_Instructions for the task:_ Give the records again in full, exactly as they appear, but without the pictures.

_Stored data:_
========
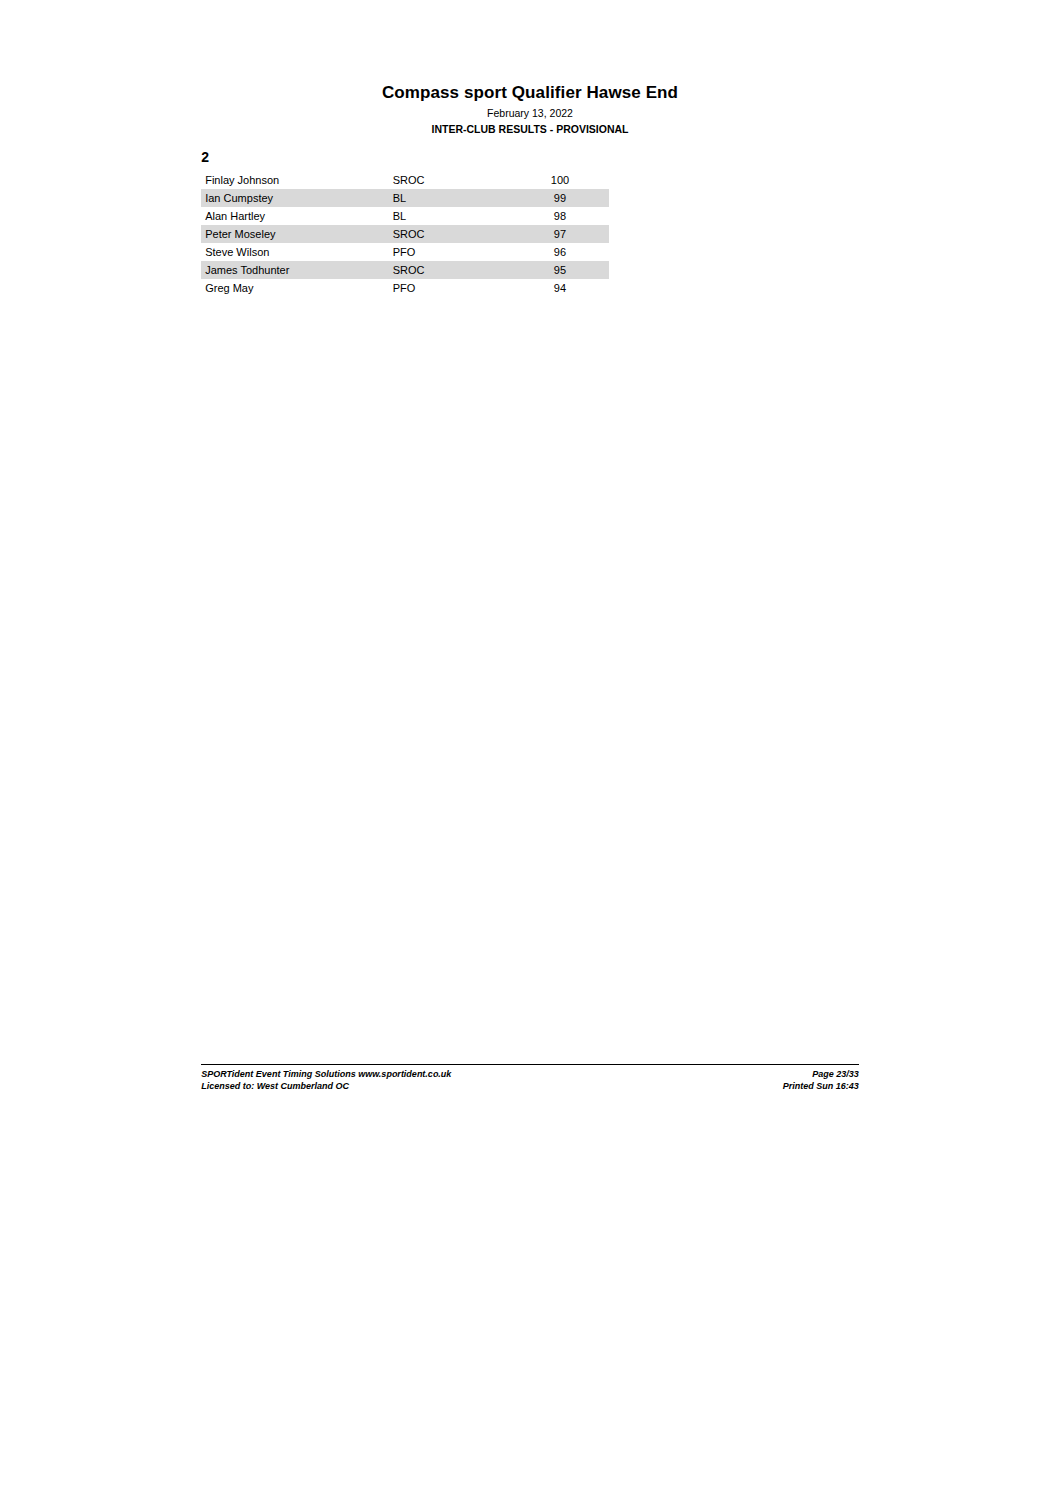Compass sport Qualifier Hawse End
February 13, 2022
INTER-CLUB RESULTS - PROVISIONAL
2
| Finlay Johnson | SROC | 100 |
| Ian Cumpstey | BL | 99 |
| Alan Hartley | BL | 98 |
| Peter Moseley | SROC | 97 |
| Steve Wilson | PFO | 96 |
| James Todhunter | SROC | 95 |
| Greg May | PFO | 94 |
SPORTident Event Timing Solutions www.sportident.co.uk
Licensed to: West Cumberland OC
Page 23/33
Printed Sun 16:43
========
_Solved problem:_
Compass sport Qualifier Hawse End
February 13, 2022
INTER-CLUB RESULTS - PROVISIONAL
2
| Finlay Johnson | SROC | 100 |
| Ian Cumpstey | BL | 99 |
| Alan Hartley | BL | 98 |
| Peter Moseley | SROC | 97 |
| Steve Wilson | PFO | 96 |
| James Todhunter | SROC | 95 |
| Greg May | PFO | 94 |
SPORTident Event Timing Solutions www.sportident.co.uk
Licensed to: West Cumberland OC
Page 23/33
Printed Sun 16:43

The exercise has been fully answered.